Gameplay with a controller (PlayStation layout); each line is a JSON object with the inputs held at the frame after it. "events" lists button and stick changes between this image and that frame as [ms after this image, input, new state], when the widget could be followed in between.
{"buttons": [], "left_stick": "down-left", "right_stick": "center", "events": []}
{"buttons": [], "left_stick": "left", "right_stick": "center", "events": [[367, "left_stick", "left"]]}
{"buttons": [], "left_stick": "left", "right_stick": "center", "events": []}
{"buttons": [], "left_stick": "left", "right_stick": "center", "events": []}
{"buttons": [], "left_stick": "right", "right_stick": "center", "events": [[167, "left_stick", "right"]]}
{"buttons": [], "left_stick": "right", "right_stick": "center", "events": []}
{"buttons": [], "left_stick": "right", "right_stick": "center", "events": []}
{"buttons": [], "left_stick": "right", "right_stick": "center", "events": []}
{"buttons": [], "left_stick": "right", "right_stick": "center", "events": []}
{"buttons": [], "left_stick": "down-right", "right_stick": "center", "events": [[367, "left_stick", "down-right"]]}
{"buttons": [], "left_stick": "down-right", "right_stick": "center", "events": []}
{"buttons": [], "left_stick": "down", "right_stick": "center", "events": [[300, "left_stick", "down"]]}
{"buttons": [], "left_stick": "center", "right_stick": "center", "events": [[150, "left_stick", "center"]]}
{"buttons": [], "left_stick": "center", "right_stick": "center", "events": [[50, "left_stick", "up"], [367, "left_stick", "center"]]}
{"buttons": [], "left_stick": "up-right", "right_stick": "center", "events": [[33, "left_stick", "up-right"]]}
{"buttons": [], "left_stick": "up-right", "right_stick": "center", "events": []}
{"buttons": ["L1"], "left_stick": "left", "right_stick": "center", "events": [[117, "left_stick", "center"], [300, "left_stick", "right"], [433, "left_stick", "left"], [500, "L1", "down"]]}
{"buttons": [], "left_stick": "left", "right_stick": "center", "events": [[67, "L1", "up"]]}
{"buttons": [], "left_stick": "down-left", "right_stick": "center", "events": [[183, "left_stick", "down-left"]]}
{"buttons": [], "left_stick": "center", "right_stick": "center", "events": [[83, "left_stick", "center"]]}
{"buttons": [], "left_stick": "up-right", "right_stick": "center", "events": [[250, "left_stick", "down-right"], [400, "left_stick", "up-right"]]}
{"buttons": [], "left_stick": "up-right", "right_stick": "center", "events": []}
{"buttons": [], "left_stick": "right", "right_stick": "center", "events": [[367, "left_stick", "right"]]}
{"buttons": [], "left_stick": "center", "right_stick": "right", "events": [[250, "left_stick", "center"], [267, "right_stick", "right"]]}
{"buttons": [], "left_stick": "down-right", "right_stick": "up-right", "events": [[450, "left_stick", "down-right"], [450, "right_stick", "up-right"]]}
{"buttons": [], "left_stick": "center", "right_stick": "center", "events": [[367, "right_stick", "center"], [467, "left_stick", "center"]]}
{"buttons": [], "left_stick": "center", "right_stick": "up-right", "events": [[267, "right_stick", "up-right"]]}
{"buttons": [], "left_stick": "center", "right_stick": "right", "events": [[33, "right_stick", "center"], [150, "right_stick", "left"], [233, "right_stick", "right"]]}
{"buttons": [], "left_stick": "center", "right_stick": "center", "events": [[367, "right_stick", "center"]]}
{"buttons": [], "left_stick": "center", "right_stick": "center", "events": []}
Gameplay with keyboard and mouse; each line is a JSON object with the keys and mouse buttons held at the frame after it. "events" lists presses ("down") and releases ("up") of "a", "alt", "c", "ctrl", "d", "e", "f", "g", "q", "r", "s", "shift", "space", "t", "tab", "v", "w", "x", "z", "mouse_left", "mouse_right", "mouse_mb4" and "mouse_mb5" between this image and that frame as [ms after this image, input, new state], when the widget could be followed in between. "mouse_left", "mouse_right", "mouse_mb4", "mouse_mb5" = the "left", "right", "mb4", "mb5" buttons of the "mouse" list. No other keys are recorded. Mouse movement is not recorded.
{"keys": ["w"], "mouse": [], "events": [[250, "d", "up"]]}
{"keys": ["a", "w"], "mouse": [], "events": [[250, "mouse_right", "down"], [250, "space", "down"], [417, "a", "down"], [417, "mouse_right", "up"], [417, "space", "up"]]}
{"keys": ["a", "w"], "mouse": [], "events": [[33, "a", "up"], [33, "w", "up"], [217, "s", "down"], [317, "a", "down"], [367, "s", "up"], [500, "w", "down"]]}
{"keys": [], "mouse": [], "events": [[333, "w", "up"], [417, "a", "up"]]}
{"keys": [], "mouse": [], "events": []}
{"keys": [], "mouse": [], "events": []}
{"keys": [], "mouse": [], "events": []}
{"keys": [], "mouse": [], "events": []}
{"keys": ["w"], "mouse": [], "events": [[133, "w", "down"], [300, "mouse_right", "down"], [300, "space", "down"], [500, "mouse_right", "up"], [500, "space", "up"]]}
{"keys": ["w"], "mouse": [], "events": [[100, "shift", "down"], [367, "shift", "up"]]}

- - -

Output the whole of the material above, exactly.

Output below:
Gameplay with a controller (PlayStation layout); each line is a JSON object with the inputs held at the frame after it. "events" lists button and stick changes between this image and that frame as [ms after this image, input, new state], when the widget could be followed in between.
{"buttons": [], "left_stick": "down-left", "right_stick": "center", "events": []}
{"buttons": [], "left_stick": "left", "right_stick": "center", "events": [[367, "left_stick", "left"]]}
{"buttons": [], "left_stick": "left", "right_stick": "center", "events": []}
{"buttons": [], "left_stick": "left", "right_stick": "center", "events": []}
{"buttons": [], "left_stick": "right", "right_stick": "center", "events": [[167, "left_stick", "right"]]}
{"buttons": [], "left_stick": "right", "right_stick": "center", "events": []}
{"buttons": [], "left_stick": "right", "right_stick": "center", "events": []}
{"buttons": [], "left_stick": "right", "right_stick": "center", "events": []}
{"buttons": [], "left_stick": "right", "right_stick": "center", "events": []}
{"buttons": [], "left_stick": "down-right", "right_stick": "center", "events": [[367, "left_stick", "down-right"]]}
{"buttons": [], "left_stick": "down-right", "right_stick": "center", "events": []}
{"buttons": [], "left_stick": "down", "right_stick": "center", "events": [[300, "left_stick", "down"]]}
{"buttons": [], "left_stick": "center", "right_stick": "center", "events": [[150, "left_stick", "center"]]}
{"buttons": [], "left_stick": "center", "right_stick": "center", "events": [[50, "left_stick", "up"], [367, "left_stick", "center"]]}
{"buttons": [], "left_stick": "up-right", "right_stick": "center", "events": [[33, "left_stick", "up-right"]]}
{"buttons": [], "left_stick": "up-right", "right_stick": "center", "events": []}
{"buttons": ["L1"], "left_stick": "left", "right_stick": "center", "events": [[117, "left_stick", "center"], [300, "left_stick", "right"], [433, "left_stick", "left"], [500, "L1", "down"]]}
{"buttons": [], "left_stick": "left", "right_stick": "center", "events": [[67, "L1", "up"]]}
{"buttons": [], "left_stick": "down-left", "right_stick": "center", "events": [[183, "left_stick", "down-left"]]}
{"buttons": [], "left_stick": "center", "right_stick": "center", "events": [[83, "left_stick", "center"]]}
{"buttons": [], "left_stick": "up-right", "right_stick": "center", "events": [[250, "left_stick", "down-right"], [400, "left_stick", "up-right"]]}
{"buttons": [], "left_stick": "up-right", "right_stick": "center", "events": []}
{"buttons": [], "left_stick": "right", "right_stick": "center", "events": [[367, "left_stick", "right"]]}
{"buttons": [], "left_stick": "center", "right_stick": "right", "events": [[250, "left_stick", "center"], [267, "right_stick", "right"]]}
{"buttons": [], "left_stick": "down-right", "right_stick": "up-right", "events": [[450, "left_stick", "down-right"], [450, "right_stick", "up-right"]]}
{"buttons": [], "left_stick": "center", "right_stick": "center", "events": [[367, "right_stick", "center"], [467, "left_stick", "center"]]}
{"buttons": [], "left_stick": "center", "right_stick": "up-right", "events": [[267, "right_stick", "up-right"]]}
{"buttons": [], "left_stick": "center", "right_stick": "right", "events": [[33, "right_stick", "center"], [150, "right_stick", "left"], [233, "right_stick", "right"]]}
{"buttons": [], "left_stick": "center", "right_stick": "center", "events": [[367, "right_stick", "center"]]}
{"buttons": [], "left_stick": "center", "right_stick": "center", "events": []}
Gameplay with keyboard and mouse; each line is a JSON object with the keys and mouse buttons held at the frame after it. "events" lists presses ("down") and releases ("up") of "a", "alt", "c", "ctrl", "d", "e", "f", "g", "q", "r", "s", "shift", "space", "t", "tab", "v", "w", "x", "z", "mouse_left", "mouse_right", "mouse_mb4" and "mouse_mb5" between this image and that frame as [ms after this image, input, new state], when the widget could be followed in between. "mouse_left", "mouse_right", "mouse_mb4", "mouse_mb5" = the "left", "right", "mb4", "mb5" buttons of the "mouse" list. No other keys are recorded. Mouse movement is not recorded.
{"keys": ["w"], "mouse": [], "events": [[250, "d", "up"]]}
{"keys": ["a", "w"], "mouse": [], "events": [[250, "mouse_right", "down"], [250, "space", "down"], [417, "a", "down"], [417, "mouse_right", "up"], [417, "space", "up"]]}
{"keys": ["a", "w"], "mouse": [], "events": [[33, "a", "up"], [33, "w", "up"], [217, "s", "down"], [317, "a", "down"], [367, "s", "up"], [500, "w", "down"]]}
{"keys": [], "mouse": [], "events": [[333, "w", "up"], [417, "a", "up"]]}
{"keys": [], "mouse": [], "events": []}
{"keys": [], "mouse": [], "events": []}
{"keys": [], "mouse": [], "events": []}
{"keys": [], "mouse": [], "events": []}
{"keys": ["w"], "mouse": [], "events": [[133, "w", "down"], [300, "mouse_right", "down"], [300, "space", "down"], [500, "mouse_right", "up"], [500, "space", "up"]]}
{"keys": ["w"], "mouse": [], "events": [[100, "shift", "down"], [367, "shift", "up"]]}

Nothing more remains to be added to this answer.